June 27 (Bloomberg) -- O’Reilly Automotive Inc. had its biggest ever decline after saying sales growth was slower than expected and second-quarter profit will be on the lower end of the company’s forecast range.
O’Reilly dropped 14 percent to $82.61 at the close in New York, for the steepest decline since its initial public offering in April 1993. The retailer of auto parts, tools and accessories had risen 21 percent this year through yesterday.
While comparable-store sales improved in May after a slow start in April, in June they fell below expectations, and same-store sales for the second quarter ending this month may increase as much as 2.5 percent, Springfield, Missouri-based O’Reilly said. That compared with the earlier forecast of as much as 5 percent.
“The announcement overall is rather surprising but seems to reflect negative overhang from the abnormally warm winter that put less wear and tear on vehicles,” Peter Keith, a New York-based analyst for Piper Jaffray & Co., wrote in a note to clients. He rates O’Reilly overweight, the equivalent of buy.

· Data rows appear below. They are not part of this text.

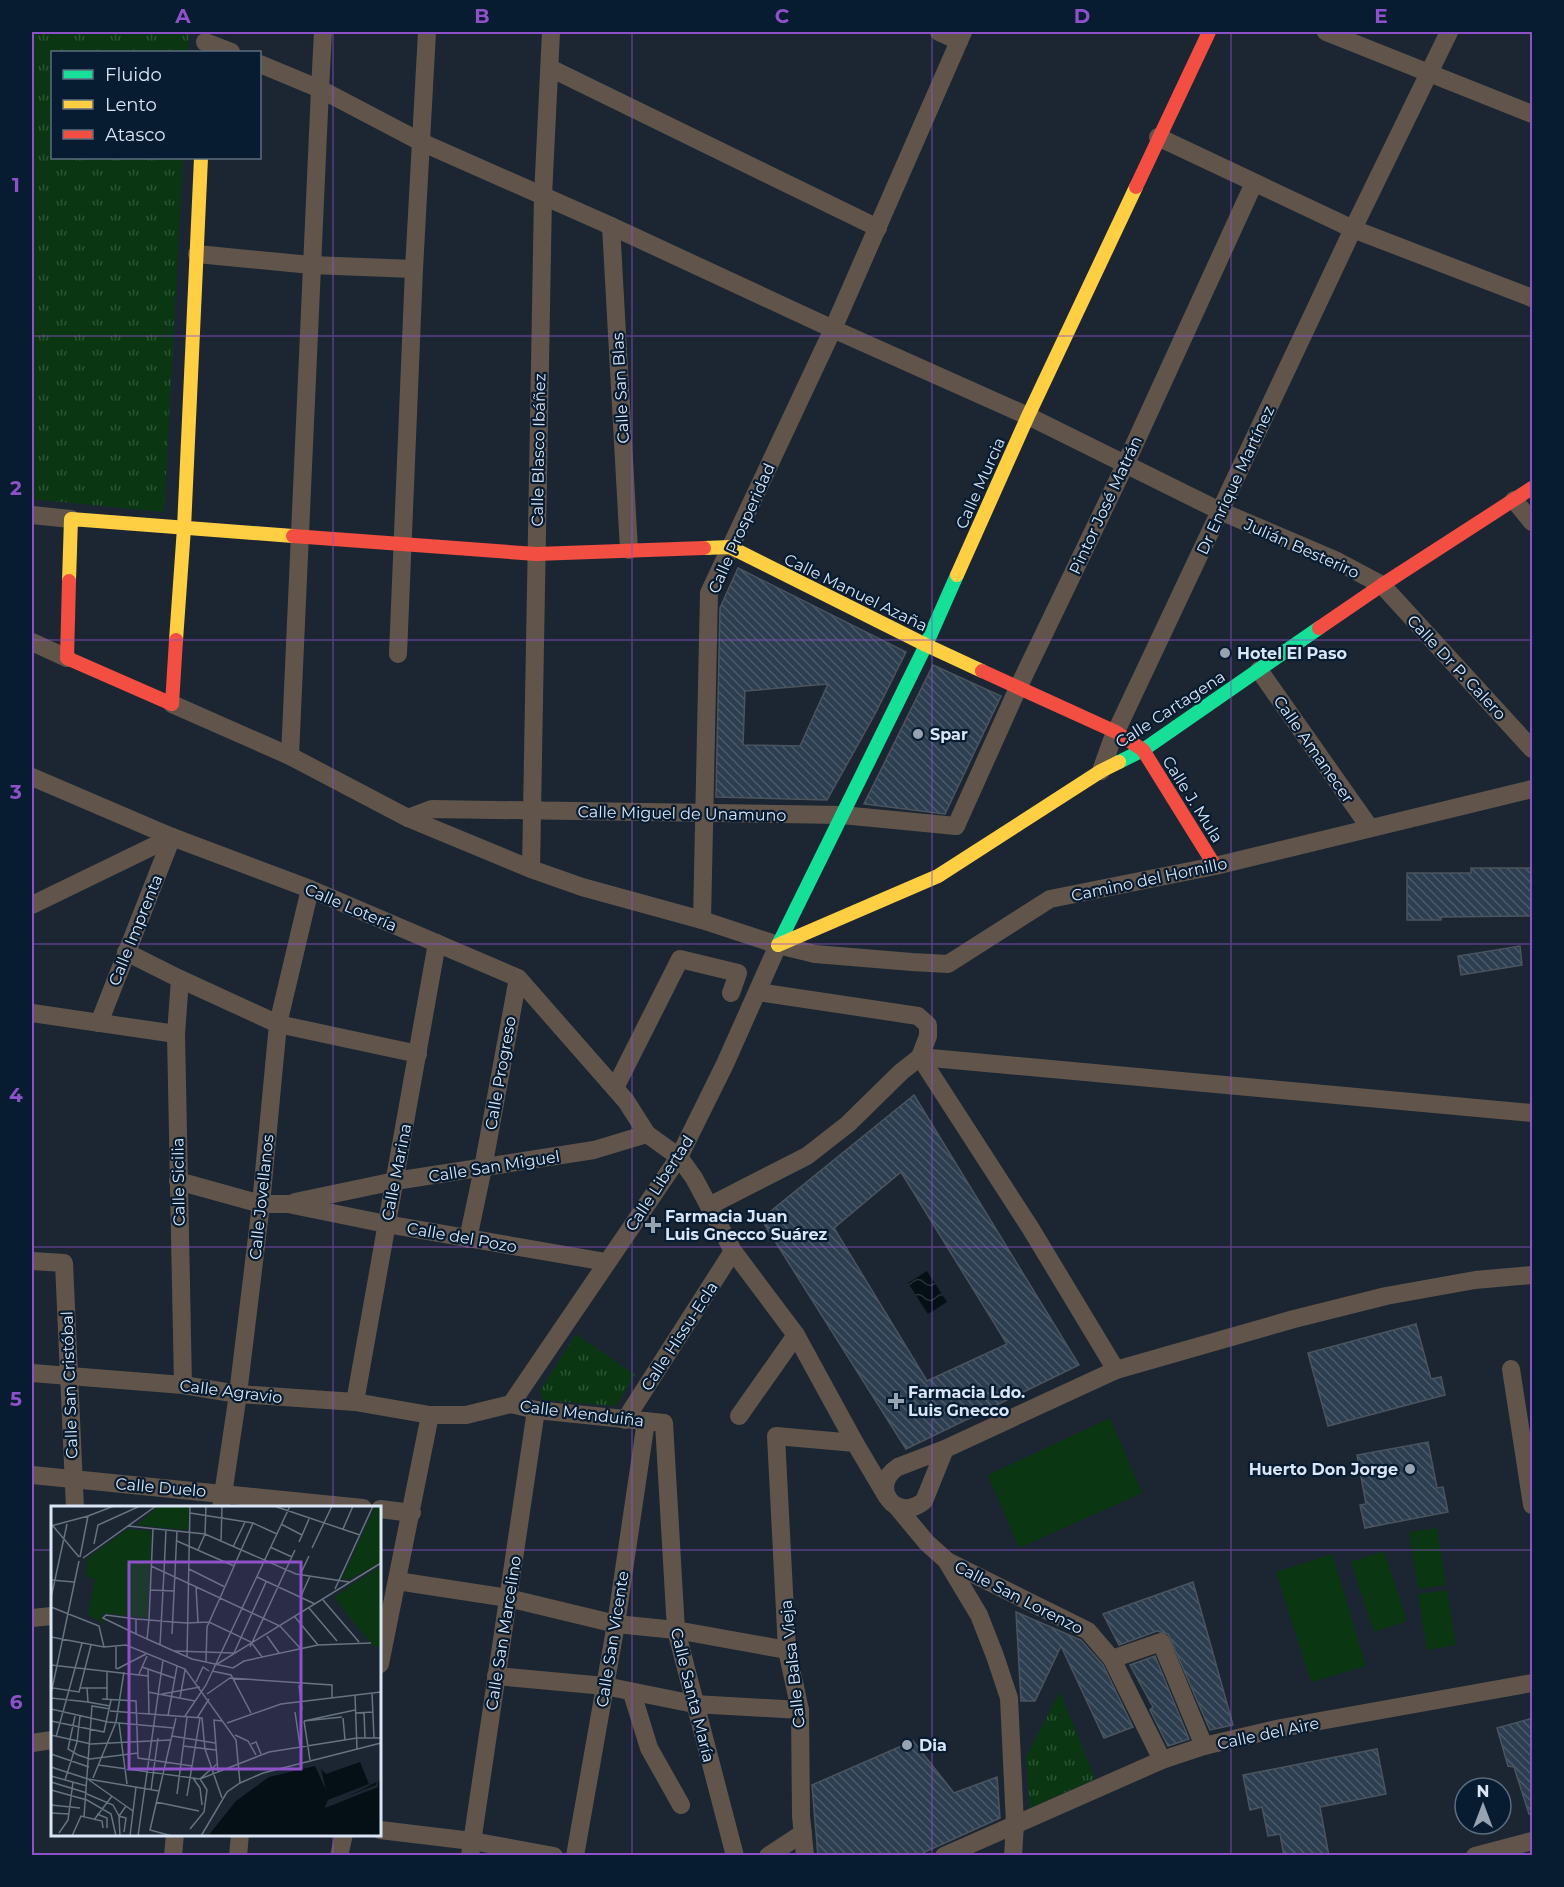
<svg xmlns="http://www.w3.org/2000/svg" width="1564" height="1887" viewBox="0 0 1564 1887" font-family="Montserrat,sans-serif">
<defs>
<pattern id="grass-tufts" width="24" height="20" patternUnits="userSpaceOnUse" patternTransform="scale(1.5)"><rect width="24" height="20" fill="#0a3712"/><path d="M3 7l-1-3M5 7V3M7 7l1-3M15 17l-1-3M17 17v-4M19 17l1-3" fill="none" stroke="#2d5435"/></pattern>
<pattern id="water-waves" width="16" height="10" patternUnits="userSpaceOnUse" patternTransform="scale(1.5)"><rect width="16" height="10" fill="#040f16"/><path d="M0 5q4-4 8 0t8 0" fill="none" stroke="#283238"/></pattern>
<pattern id="building-back-hatch" width="6" height="6" patternUnits="userSpaceOnUse" patternTransform="scale(1.5)"><rect width="6" height="6" fill="#2c3e4f"/><path d="M-1 5l2 2M0 0l6 6M5-1l2 2" fill="none" stroke="#4a5a69"/></pattern>
</defs>
<rect width="100%" height="100%" fill="#1b2632"/>
<!-- grass -->
<g fill="url(#grass-tufts)">
<path d="M32 32H189L188 52H52V158H183L164 512 32 499Z"/>
<path d="M576 1334 635 1375 616 1406 543 1400 540 1391Z"/>
<path d="M1060 1692 1095 1779 1030 1808 1026 1757Z"/>
</g>
<!-- pitch -->
<g fill="#0a3712">
<path d="M1110 1418 1142 1493 1019 1548 988 1475Z"/>
<path d="M1437 1528 1446 1585 1418 1589 1409 1532Z"/>
<path d="M1384 1551 1407 1621 1374 1632 1351 1562Z"/>
<path d="M1332 1554 1366 1666 1311 1682 1276 1572Z"/>
<path d="M1447 1590 1456 1645 1427 1650 1418 1594Z"/>
</g>
<!-- water -->
<path fill="url(#water-waves)" d="M927 1271 947 1302 928 1314 908 1283Z"/>
<!-- building -->
<g fill="url(#building-back-hatch)" stroke="#4b545e" stroke-width="1.5" fill-rule="evenodd">
<path d="M738 568 906 652 875 714 827 800 716 797 720 608ZM828 684 800 746 743 745 745 691Z"/>
<path d="M933 665 1001 696 945 814 864 804Z"/>
<path d="M1471 868H1533V916L1441 917V920H1407V873H1471Z"/>
<path d="M1520 946 1522 965 1461 975 1458 956Z"/>
<path d="M914 1095 1079 1365 906 1449 761 1219ZM901 1172 1007 1344 927 1381 834 1228Z"/>
<path d="M1416 1324 1431 1379 1441 1377 1445 1395 1328 1426 1308 1353Z"/>
<path d="M1428 1442 1437 1488 1443 1487 1448 1512 1365 1528 1360 1505 1366 1504 1357 1455Z"/>
<path d="M1193 1582 1233 1725 1210 1730 1168 1634 1157 1631 1119 1645 1103 1614Z"/>
<path d="M1016 1612 1081 1640 1103 1665 1133 1727 1104 1738 1061 1646 1035 1701H1021Z"/>
<path d="M1155 1656 1189 1739 1168 1746 1150 1710 1153 1707 1130 1665Z"/>
<path d="M1533 1718V1813L1529 1814 1514 1767 1508 1766 1497 1728Z"/>
<path d="M913 1741 954 1793 997 1777 1000 1818 916 1856H818L812 1785Z"/>
<path d="M1377 1749 1386 1794 1320 1807 1329 1856H1284L1280 1834 1268 1836 1262 1807 1250 1810 1243 1775Z"/>
</g>
<g fill="none" stroke-linecap="round" stroke-linejoin="round">
<!-- street -->
<g stroke="#61554b" stroke-width="18">
<path d="M323 32 320 89 421 142 611 226 833 329 963 32"/>
<path d="M939 32 959 41"/>
<path d="M1326 32 1532 114"/>
<path d="M205 42 231 52"/>
<path d="M260 64 320 89 290 756"/>
<path d="M550 68 878 228"/>
<path d="M1158 137 1353 229 1532 298"/>
<path d="M611 226 629 550"/>
<path d="M197 254 311 265 414 269"/>
<path d="M1514 500 1532 522"/>
<path d="M32 515 71 519"/>
<path d="M32 642 67 658"/>
<path d="M398 654 414 269 427 32"/>
<path d="M1259 670 1370 828"/>
<path d="M172 704 290 756 408 818 531 869 582 887 702 920 778 945 815 954 912 962 948 964 1050 899 1215 866 1532 789"/>
<path d="M1101 771 1112 740 1353 229 1449 32"/>
<path d="M32 777 172 837 310 889 518 978 626 1101 647 1134 679 1157 694 1178 733 1251 796 1335 855 1443 887 1497"/>
<path d="M408 818 432 809 842 815 956 826"/>
<path d="M956 826 1018 688 1125 465 1254 183"/>
<path d="M531 869 543 196 551 32"/>
<path d="M32 905 172 837"/>
<path d="M702 920 709 593 833 329 1028 416 1220 511 1335 560 1382 585 1532 749"/>
<path d="M126 952 180 979 278 1024 418 1054"/>
<path d="M180 979 176 1034 183 1385"/>
<path d="M32 1013 176 1034"/>
<path d="M99 1023 172 837"/>
<path d="M920 1057 1532 1113"/>
<path d="M920 1057 1031 1229 1116 1370"/>
<path d="M615 1088 680 959 738 973 731 993"/>
<path d="M178 1181 261 1204H288L386 1224 606 1262"/>
<path d="M295 1202 395 1181 594 1150 647 1134"/>
<path d="M709 1206 807 1156 848 1124 901 1072 920 1057 928 1036V1025L918 1016 758 992"/>
<path d="M468 1239 483 1168 518 978"/>
<path d="M32 1261 64 1263 75 1508"/>
<path d="M1511 1369 1532 1505"/>
<path d="M32 1373 183 1385 238 1394 355 1402 430 1415H466L511 1404 536 1410 664 1423 676 1630 735 1856"/>
<path d="M355 1402 437 943"/>
<path d="M511 1404 679 1157 725 1064 778 945"/>
<path d="M739 1416 796 1335"/>
<path d="M625 1420 733 1251"/>
<path d="M945 1449 924 1501C896 1524 868 1486 898 1467L945 1449 1116 1370 1294 1319 1386 1296 1475 1280 1532 1275"/>
<path d="M32 1475 363 1508"/>
<path d="M897 1507 927 1543 946 1560 979 1615 995 1656 1009 1698 1015 1824 1013 1856"/>
<path d="M221 1508 238 1394 261 1204 278 1024 310 889"/>
<path d="M380 1509 412 1513"/>
<path d="M947 1561 1088 1631 1112 1659 1162 1760"/>
<path d="M397 1581 508 1598 616 1624 676 1630 787 1650"/>
<path d="M32 1618 52 1616"/>
<path d="M1112 1659 1161 1642 1204 1746"/>
<path d="M380 1664 430 1415"/>
<path d="M496 1676 605 1686 694 1704 800 1710"/>
<path d="M632 1693 649 1748 681 1805"/>
<path d="M32 1743 52 1740"/>
<path d="M380 1830 472 1841 554 1856"/>
<path d="M173 1856 175 1834"/>
<path d="M238 1856 240 1834"/>
<path d="M339 1856 344 1834"/>
<path d="M470 1856 536 1410"/>
<path d="M575 1856 616 1624 646 1421"/>
<path d="M768 1856 803 1833"/>
<path d="M805 1856 801 1816 800 1710 787 1650 776 1436 855 1443"/>
<path d="M944 1856 1162 1760 1204 1746 1281 1728 1532 1683"/>
<path d="M1475 1856 1532 1841"/>
</g>
<!-- fast -->
<g stroke="#16e098" stroke-width="14">
<path d="M1119 762 1143 750 1319 628"/>
<path d="M778 945 926 645 957 575"/>
</g>
<!-- slow -->
<g stroke="#ffcf43" stroke-width="14">
<path d="M704 548 730 547 926 645 982 671"/>
<path d="M957 575 1028 416 1136 187"/>
<path d="M69 581 71 519 293 536"/>
<path d="M176 640 184 528 201 158"/>
<path d="M778 945 938 876 1101 771 1119 762"/>
</g>
<!-- jam -->
<g stroke="#f24e42" stroke-width="14">
<path d="M1136 187 1209 32"/>
<path d="M293 536 536 554 704 548"/>
<path d="M69 581 67 658 172 704 176 640"/>
<path d="M1319 628 1382 585 1532 488"/>
<path d="M982 671 1116 732 1143 750 1215 866"/>
</g>
</g>
<!-- grid -->
<path fill="none" stroke="#8e51ca" stroke-width="1.5" stroke-opacity="0.55" d="M333 32V1508M632 32V1856M932 32V1856M1231 32V1856M32 336H1532M32 640H1532M32 944H1532M32 1247H1532M32 1550H52M380 1550H1532M333 1834V1856"/>
<!-- markers -->
<g fill="#97a3b1" stroke="#081c31" stroke-width="2">
<circle cx="1225" cy="653" r="6"/>
<circle cx="918" cy="734" r="6"/>
<path d="M650 1216h6v6h6v6h-6v6h-6v-6h-6v-6h6z"/>
<path d="M893 1392h6v6h6v6h-6v6h-6v-6h-6v-6h6z"/>
<circle cx="1410" cy="1469" r="6"/>
<circle cx="907" cy="1745" r="6"/>
</g>
<g text-anchor="middle" stroke-width="4.5" stroke-linejoin="round" paint-order="stroke">
<!-- street labels -->
<g font-size="16" fill="#dae6f5" stroke="#081c31">
<text transform="translate(620 388) rotate(-93)" y="6">Calle San Blas</text>
<text transform="translate(538 450) rotate(-89)" y="6">Calle Blasco Ibáñez</text>
<text transform="translate(1235 480) rotate(-65)" y="6">Dr Enrique Martínez</text>
<text transform="translate(980 483) rotate(-66)" y="6">Calle Murcia</text>
<text transform="translate(1105 505) rotate(-65)" y="6">Pintor José Matrán</text>
<text transform="translate(741 528) rotate(-66)" y="6">Calle Prosperidad</text>
<text transform="translate(1302 548) rotate(24)" y="6">Julián Besteriro</text>
<text transform="translate(856 592) rotate(26)" y="6">Calle Manuel Azaña</text>
<text transform="translate(1457 667) rotate(47)" y="6">Calle Dr P. Calero</text>
<text transform="translate(1170 709) rotate(-33)" y="6">Calle Cartagena</text>
<text transform="translate(1314 749) rotate(55)" y="6">Calle Amanecer</text>
<text transform="translate(1193 799) rotate(58)" y="6">Calle J. Mula</text>
<text transform="translate(682 813) rotate(1)" y="6">Calle Miguel de Unamuno</text>
<text transform="translate(1149 879) rotate(-12)" y="6">Camino del Hornillo</text>
<text transform="translate(351 907) rotate(23)" y="6">Calle Lotería</text>
<text transform="translate(135 930) rotate(-68)" y="6">Calle Imprenta</text>
<text transform="translate(500 1073) rotate(-80)" y="6">Calle Progreso</text>
<text transform="translate(494 1166) rotate(-9)" y="6">Calle San Miguel</text>
<text transform="translate(396 1172) rotate(-79)" y="6">Calle Marina</text>
<text transform="translate(178 1182) rotate(-91)" y="6">Calle Sicilia</text>
<text transform="translate(659 1183) rotate(-57)" y="6">Calle Libertad</text>
<text transform="translate(261 1197) rotate(-84)" y="6">Calle Jovellanos</text>
<text transform="translate(462 1237) rotate(10)" y="6">Calle del Pozo</text>
<text transform="translate(679 1336) rotate(-57)" y="6">Calle Hissu-Ecla</text>
<text transform="translate(69 1385) rotate(-92)" y="6">Calle San Cristóbal</text>
<text transform="translate(231 1391) rotate(7)" y="6">Calle Agravio</text>
<text transform="translate(582 1413) rotate(7)" y="6">Calle Menduiña</text>
<text transform="translate(161 1487) rotate(5)" y="6">Calle Duelo</text>
<text transform="translate(1019 1597) rotate(27)" y="6">Calle San Lorenzo</text>
<text transform="translate(503 1633) rotate(-81)" y="6">Calle San Marcelino</text>
<text transform="translate(612 1639) rotate(-81)" y="6">Calle San Vicente</text>
<text transform="translate(792 1664) rotate(-96)" y="6">Calle Balsa Vieja</text>
<text transform="translate(693 1695) rotate(76)" y="6">Calle Santa María</text>
<text transform="translate(1268 1733) rotate(-12)" y="6">Calle del Aire</text>
</g>
<!-- poi labels -->
<g font-size="16" font-weight="bold" fill="#dae6f5" stroke="#081c31" text-anchor="start">
<text x="1237" y="659">Hotel El Paso</text>
<text x="930" y="740">Spar</text>
<text x="665" y="1222">Farmacia Juan<tspan x="665" dy="18">Luis Gnecco Suárez</tspan></text>
<text x="908" y="1398">Farmacia Ldo.<tspan x="908" dy="18">Luis Gnecco</tspan></text>
<text x="1398" y="1475" text-anchor="end">Huerto Don Jorge</text>
<text x="919" y="1751">Dia</text>
</g>
</g>
<!-- overview -->
<g transform="translate(51 1506)">
<rect width="330" height="330" fill="#1b2632"/>
<path d="M108 0H138L137 24 86 19ZM325 0H330V56L299 73H291ZM77 23 100 25 96 112 53 107 50 111 55 118 37 109 44 73 34 70 37 52ZM330 60V142L321 139 283 91Z" fill="#0a3712"/>
<path d="M309 256 318 278 277 294 274 301 330 274V330H157L185 295 218 271 264 260 275 284 270 263 275 268Z" fill="#040f16"/>
<path d="M327 272V281L274 302 277 294 320 280 279 297 325 279Z" fill="#1b2632"/>
<path fill="none" stroke="#677380" stroke-width="1.5" d="M223 0 309 29M139 7 202 17 226 28M37 10 63 0M230 18 251 29M0 20 37 10M2 20 28 51M77 20 154 28 245 68 298 76M102 23 98 114 96 133 85 128V113L98 114 122 116 136 117 158 116 200 136 211 151M292 23 302 0M115 24 113 66 169 92 202 17M126 35 183 60M170 36 171 0M248 36 258 13M43 38 47 19 89 0M182 41 194 16M219 41 241 51M261 42 281 0M147 44 154 28 155 0M29 51 37 10M32 52 105 0M100 60 113 66 109 139M138 63 174 81M249 69 258 50M206 71 264 98M0 74 23 76M145 81 147 116M284 83 322 0M99 84 123 85M250 90 259 70M0 92 16 18M272 94 308 136M0 101 48 120 53 141M258 102 286 135M244 111 267 139M85 128 52 112 55 109 85 113M121 128 126 25M216 130 228 147M0 131 53 141 75 139 134 163 185 234 189 277M96 133 141 153 182 162 193 155 267 139 320 137M199 141 244 44M124 145 183 147M183 147 215 76M136 151 139 0M155 156 156 121 169 92 229 120 249 142M0 159 97 170M163 160 330 57M91 161 123 172M65 163V141M66 163 95 148M97 164 98 208M56 165V193M161 165 180 169 200 207M88 168 96 150M145 176 152 161 158 165M248 179 251 204M2 182 28 186 40 139M29 182H56M36 182 37 196 59 200M97 186 144 195M321 187 323 232M0 188 28 55M111 188 149 181M156 188 179 172 281 179V191M304 189 306 243M0 192 37 196M129 192 134 164M51 193 85 195 87 252 141 260M0 203 57 216 123 222M59 205 151 212 154 243 171 292M244 206 249 240M313 206 314 232M304 207 322 206M24 210 17 243 27 249 39 253 87 247M117 210 126 160M134 210 155 179 239 0M146 212 158 193M292 212 294 234M0 215 53 226 60 194M253 215 304 204M253 215 259 254M253 215 291 211M68 217 76 278M176 217 230 198 330 186M0 229 40 238 119 234M184 229 197 235 205 249M121 230 164 237M5 231 31 137M200 238 205 236 210 248M132 240 165 244M0 248 38 261M47 259 149 273 218 246 306 232H330M0 261 37 273 108 285M167 266 163 214 171 215M0 270 36 280M42 272 65 216 73 166M142 272 149 282 151 299M14 274 26 236 29 210M38 274 82 305M0 276 36 287M0 284 36 294 60 308 65 330M100 284 107 232M36 288 62 299 68 310M126 288 136 211M136 290 149 212M105 296 148 305M0 299 29 302M0 307 18 308M46 308 56 312V322M68 310 75 312 73 326M33 311 41 200 59 203M43 314 61 290M139 323 153 306 156 284 149 273 166 258M8 327 17 314 22 276M21 330 30 310 51 315 52 322M69 330 68 310 75 300M79 330 85 281M87 330 112 154M121 330 99 324 125 212M150 330 176 286 189 277 212 267 330 237"/>
<path fill="#8e51ca" fill-opacity="0.15" stroke="#8e51ca" stroke-width="3" d="M78 56H250V263H78Z"/>
<rect width="330" height="330" fill="none" stroke="#dae6f5" stroke-width="3"/>
</g>
<!-- border -->
<rect width="1564" height="1887" fill="none" stroke="#081c31" stroke-width="66"/>
<!-- legend -->
<rect x="51" y="51" width="210" height="108" fill="#081c31" stroke="#5c6d7f" stroke-width="1.5"/>
<rect x="63" y="70" width="30" height="9" fill="#16e098" stroke="#5c6d7f" stroke-width="1.5"/>
<text x="105" y="81" font-size="18" fill="#dae6f5">Fluido</text>
<rect x="63" y="100" width="30" height="9" fill="#ffcf43" stroke="#5c6d7f" stroke-width="1.5"/>
<text x="105" y="111" font-size="18" fill="#dae6f5">Lento</text>
<rect x="63" y="130" width="30" height="9" fill="#f24e42" stroke="#5c6d7f" stroke-width="1.5"/>
<text x="105" y="141" font-size="18" fill="#dae6f5">Atasco</text>
<!-- north arrow -->
<g transform="translate(1483 1806)"><circle r="28" fill="#081c31" stroke="#5c6d7f" stroke-width="1.5"/>
<path d="M0-4.5L10 22L0 15L-10 22Z" fill="#97a3b1"/>
<text y="-9" font-size="16" font-weight="bold" text-anchor="middle" fill="#dae6f5">N</text>
</g>
<rect x="33" y="33" width="1498" height="1821" fill="none" stroke="#8e51ca" stroke-width="2"/>
<g font-size="20" text-anchor="middle" font-weight="bold" fill="#8e51ca">
<text x="183" y="23">A</text>
<text x="482" y="23">B</text>
<text x="782" y="23">C</text>
<text x="1082" y="23">D</text>
<text x="1381" y="23">E</text>
<text x="16" y="192">1</text>
<text x="16" y="495">2</text>
<text x="16" y="799">3</text>
<text x="16" y="1102">4</text>
<text x="16" y="1406">5</text>
<text x="16" y="1709">6</text>
</g>
</svg>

Piper Jaffray is maintaining its rating on O’Reilly because of the company’s “strong positioning” in commercial sales and “healthy” gross margins, Keith said.
Profit for the second quarter will be on the lower end of the range of $1.13 to $1.17 a share, according to a statement released yesterday after the close. That compared with an average estimate of $1.19, according to data compiled by Bloomberg.
O’Reilly plans to release its second-quarter results on July 25.
Shares of other auto retailers also fell. AutoZone Inc. dropped 4.7 percent to $359, while Advance Auto Parts Inc. declined 0.4 percent to $65.59.